§ YOUR OBJECTIVE: Scan the listing beneath this sentence. Report each line with the word "uuid".

§ LISTED RECORDS:
•••••

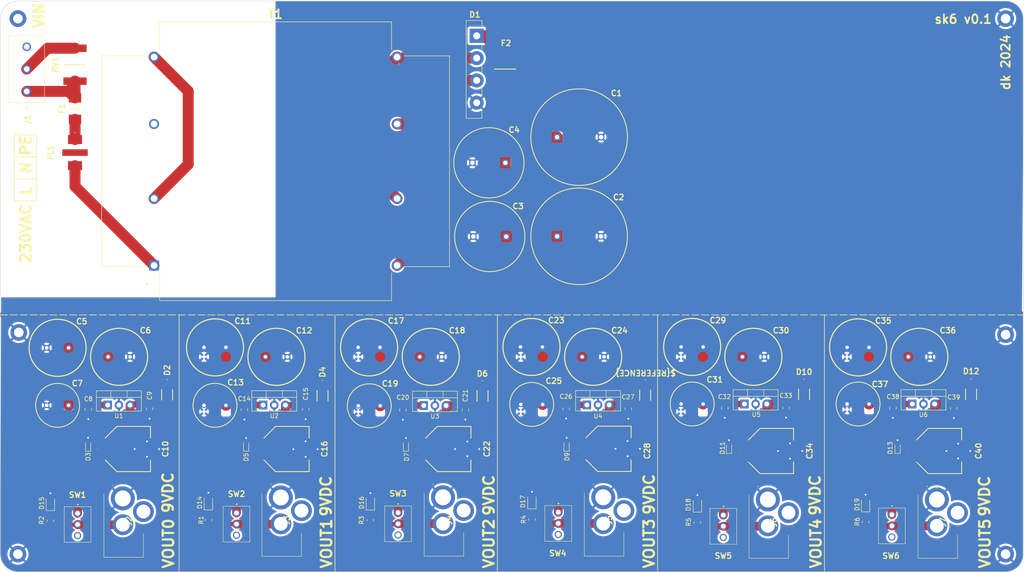
<source format=kicad_pcb>
(kicad_pcb
	(version 20240108)
	(generator "pcbnew")
	(generator_version "8.0")
	(general
		(thickness 1.6)
		(legacy_teardrops no)
	)
	(paper "A4")
	(layers
		(0 "F.Cu" signal)
		(31 "B.Cu" power)
		(32 "B.Adhes" user "B.Adhesive")
		(33 "F.Adhes" user "F.Adhesive")
		(34 "B.Paste" user)
		(35 "F.Paste" user)
		(36 "B.SilkS" user "B.Silkscreen")
		(37 "F.SilkS" user "F.Silkscreen")
		(38 "B.Mask" user)
		(39 "F.Mask" user)
		(40 "Dwgs.User" user "User.Drawings")
		(41 "Cmts.User" user "User.Comments")
		(42 "Eco1.User" user "User.Eco1")
		(43 "Eco2.User" user "User.Eco2")
		(44 "Edge.Cuts" user)
		(45 "Margin" user)
		(46 "B.CrtYd" user "B.Courtyard")
		(47 "F.CrtYd" user "F.Courtyard")
		(48 "B.Fab" user)
		(49 "F.Fab" user)
		(50 "User.1" user)
		(51 "User.2" user)
		(52 "User.3" user)
		(53 "User.4" user)
		(54 "User.5" user)
		(55 "User.6" user)
		(56 "User.7" user)
		(57 "User.8" user)
		(58 "User.9" user)
	)
	(setup
		(stackup
			(layer "F.SilkS"
				(type "Top Silk Screen")
			)
			(layer "F.Paste"
				(type "Top Solder Paste")
			)
			(layer "F.Mask"
				(type "Top Solder Mask")
				(thickness 0.01)
			)
			(layer "F.Cu"
				(type "copper")
				(thickness 0.035)
			)
			(layer "dielectric 1"
				(type "core")
				(thickness 1.51)
				(material "FR4")
				(epsilon_r 4.5)
				(loss_tangent 0.02)
			)
			(layer "B.Cu"
				(type "copper")
				(thickness 0.035)
			)
			(layer "B.Mask"
				(type "Bottom Solder Mask")
				(thickness 0.01)
			)
			(layer "B.Paste"
				(type "Bottom Solder Paste")
			)
			(layer "B.SilkS"
				(type "Bottom Silk Screen")
			)
			(copper_finish "None")
			(dielectric_constraints no)
		)
		(pad_to_mask_clearance 0)
		(allow_soldermask_bridges_in_footprints no)
		(pcbplotparams
			(layerselection 0x00010fc_ffffffff)
			(plot_on_all_layers_selection 0x0000000_00000000)
			(disableapertmacros no)
			(usegerberextensions no)
			(usegerberattributes yes)
			(usegerberadvancedattributes yes)
			(creategerberjobfile yes)
			(dashed_line_dash_ratio 12.000000)
			(dashed_line_gap_ratio 3.000000)
			(svgprecision 4)
			(plotframeref no)
			(viasonmask no)
			(mode 1)
			(useauxorigin no)
			(hpglpennumber 1)
			(hpglpenspeed 20)
			(hpglpendiameter 15.000000)
			(pdf_front_fp_property_popups yes)
			(pdf_back_fp_property_popups yes)
			(dxfpolygonmode yes)
			(dxfimperialunits yes)
			(dxfusepcbnewfont yes)
			(psnegative no)
			(psa4output no)
			(plotreference yes)
			(plotvalue yes)
			(plotfptext yes)
			(plotinvisibletext no)
			(sketchpadsonfab no)
			(subtractmaskfromsilk no)
			(outputformat 1)
			(mirror no)
			(drillshape 1)
			(scaleselection 1)
			(outputdirectory "")
		)
	)
	(net 0 "")
	(net 1 "GND")
	(net 2 "/230VAC/+12VDC")
	(net 3 "/9VDC1/+9VDC")
	(net 4 "/9VDC2/+9VDC")
	(net 5 "/9VDC3/+9VDC")
	(net 6 "/9VDC4/+9VDC")
	(net 7 "/9VDC5/+9VDC")
	(net 8 "/9VDC6/+9VDC")
	(net 9 "Net-(F1-Pad2)")
	(net 10 "/230VAC/+230VAC")
	(net 11 "/230VAC/NEUTRAL")
	(net 12 "Net-(FL1-Pad2)")
	(net 13 "/IND1/VOUT")
	(net 14 "/IND2/VOUT")
	(net 15 "/IND3/VOUT")
	(net 16 "/IND4/VOUT")
	(net 17 "/IND5/VOUT")
	(net 18 "/IND6/VOUT")
	(net 19 "Net-(T1-Pad2)")
	(net 20 "/230VAC/TOUT-")
	(net 21 "/230VAC/TOUT+")
	(net 22 "/230VAC/DOUT+")
	(net 23 "unconnected-(J1-Pin_3-Pad3)")
	(net 24 "Net-(D14-K)")
	(net 25 "Net-(D15-K)")
	(net 26 "Net-(D16-K)")
	(net 27 "Net-(D17-K)")
	(net 28 "Net-(D18-K)")
	(net 29 "Net-(D19-K)")
	(footprint "barrel-jack:PJ002A" (layer "F.Cu") (at 157.15 135.5537 90))
	(footprint "polyfuse:FUSC7451X180N" (layer "F.Cu") (at 134.814 38.0037 -90))
	(footprint "Capacitor_SMD:C_0805_2012Metric" (layer "F.Cu") (at 111.5 115.65 -90))
	(footprint "barrel-jack:PJ002A" (layer "F.Cu") (at 120.65 135.5537 90))
	(footprint "Package_TO_SOT_THT:TO-220-3_Vertical" (layer "F.Cu") (at 79.66 114.545))
	(footprint "switch:200MSP1T1B1M2QEH" (layer "F.Cu") (at 73.6 139.12 -90))
	(footprint "Diode_SMD:D_SOD-523" (layer "F.Cu") (at 148.8 123.8 90))
	(footprint "Diode_SMD:D_SOD-523" (layer "F.Cu") (at 112.2 123.8 90))
	(footprint "cap-2200u:CAPPRD750W80D1600H3800" (layer "F.Cu") (at 134.85 59.35 180))
	(footprint "cap-470u:ESH_13X20_" (layer "F.Cu") (at 215.2 101.4 180))
	(footprint "diode:SE8D20DHM3H" (layer "F.Cu") (at 166.7 112.3 -90))
	(footprint "cap-470u:ESH_13X20_" (layer "F.Cu") (at 68.7 101.4 180))
	(footprint "fuse:FUSC6125X279N" (layer "F.Cu") (at 36.814 47.0037 -90))
	(footprint "Diode_SMD:D_0805_2012Metric" (layer "F.Cu") (at 67.2 136.7375 90))
	(footprint "Capacitor_SMD:C_0805_2012Metric" (layer "F.Cu") (at 39.85 115.5537 -90))
	(footprint "fp10-4800:XFMR_FP10-4800" (layer "F.Cu") (at 82.5 59 90))
	(footprint "varistor:VARC8250X200N" (layer "F.Cu") (at 36.814 37.0037 90))
	(footprint "MountingHole:MountingHole_2.2mm_M2_ISO14580_Pad" (layer "F.Cu") (at 23.814 26.5037))
	(footprint "MountingHole:MountingHole_2.2mm_M2_ISO14580_Pad" (layer "F.Cu") (at 23.814 148.5037))
	(footprint "cap-330u:CAPPRD500W60D1000H2200" (layer "F.Cu") (at 71.2 114.6 180))
	(footprint "switch:200MSP1T1B1M2QEH" (layer "F.Cu") (at 222.9 139.52 -90))
	(footprint "cap-470u:ESH_13X20_" (layer "F.Cu") (at 140.8 101.3 180))
	(footprint "Capacitor_SMD:C_0805_2012Metric" (layer "F.Cu") (at 223.151 115.25 -90))
	(footprint "cap-470u:ESH_13X20_" (layer "F.Cu") (at 229.151 103.5537))
	(footprint "Package_TO_SOT_THT:TO-220-3_Vertical" (layer "F.Cu") (at 153.42 114.5))
	(footprint "cap-4700u:CAPPRD1000W80D2200H3700" (layer "F.Cu") (at 146.65 53.5))
	(footprint "Resistor_SMD:R_0805_2012Metric" (layer "F.Cu") (at 140.9 140.6 90))
	(footprint "Diode_SMD:D_0805_2012Metric" (layer "F.Cu") (at 140.895 136.4925 90))
	(footprint "Diode_SMD:D_SOD-523" (layer "F.Cu") (at 75.8 123.8 90))
	(footprint "cap-470u:ESH_13X20_" (layer "F.Cu") (at 177.4 101.3 180))
	(footprint "emif:SBSGP5000472MXT" (layer "F.Cu") (at 36.814 57.0287 -90))
	(footprint "MountingHole:MountingHole_2.2mm_M2_ISO14580_Pad" (layer "F.Cu") (at 248.814 98.5037))
	(footprint "Diode_SMD:D_0805_2012Metric" (layer "F.Cu") (at 104.1 136.7625 90))
	(footprint "switch:200MSP1T1B1M2QEH" (layer "F.Cu") (at 184.5 139.62 -90))
	(footprint "cap-470u:ESH_13X20_" (layer "F.Cu") (at 82.7 103.5537))
	(footprint "Capacitor_SMD:C_0805_2012Metric" (layer "F.Cu") (at 237 115.3 -90))
	(footprint "cap-470u:ESH_13X20_" (layer "F.Cu") (at 103.8 101.4 180))
	(footprint "cap-33u:EEE0JA152UAP" (layer "F.Cu") (at 233.651 125.0037))
	(footprint "cap-33u:EEE0JA152UAP" (layer "F.Cu") (at 48.85 124.5537))
	(footprint "diode:SE8D20DHM3H" (layer "F.Cu") (at 93.2 112.4 -90))
	(footprint "cap-470u:ESH_13X20_" (layer "F.Cu") (at 32.85 101.5 180))
	(footprint "Capacitor_SMD:C_0805_2012Metric" (layer "F.Cu") (at 75.4 115.6 -90))
	(footprint "cap-33u:EEE0JA152UAP" (layer "F.Cu") (at 121.85 124.5537))
	(footprint "cap-2200u:CAPPRD750W80D1600H3800" (layer "F.Cu") (at 135.05 76.15 180))
	(footprint "barrel-jack:PJ002A" (layer "F.Cu") (at 47.7 135.8 90))
	(footprint "Resistor_SMD:R_0805_2012Metric"
		(layer "F.Cu")
		(uuid "89e7ae1b-acee-467f-a22e-8ded486974be")
		(at 104.08 140.7625 90)
		(descr "Resistor SMD 0805 (2012 Metric), square (rectangular) end terminal, IPC_7351 nominal, (Body size source: IPC-SM-782 page 72, https://www.pcb-3d.com/wordpress/wp-content/uploads/ipc-sm-782a_amendment_1_and_2.pdf), generated with kicad-footprint-generator")
		(tags "resistor")
		(property "Reference" "R3"
			(at 0 -2 270)
			(layer "F.SilkS")
			(uuid "75cc430c-ced7-48d4-a527-adbc2ffecdbe")
			(effects
				(font
					(size 1 1)
					(thickness 0.15)
				)
			)
		)
		(property "Value" "680"
			(at 0 1.65 270)
			(layer "F.Fab")
			(hide yes)
			(uuid "ee74c485-3e01-421f-81a8-21092ca3a105")
			(effects
				(font
					(size 1 1
... [479851 chars truncated]
</source>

•••••

§ EXERCISE ANSWER:
		(uuid "89e7ae1b-acee-467f-a22e-8ded486974be")
			(uuid "75cc430c-ced7-48d4-a527-adbc2ffecdbe")
			(uuid "ee74c485-3e01-421f-81a8-21092ca3a105")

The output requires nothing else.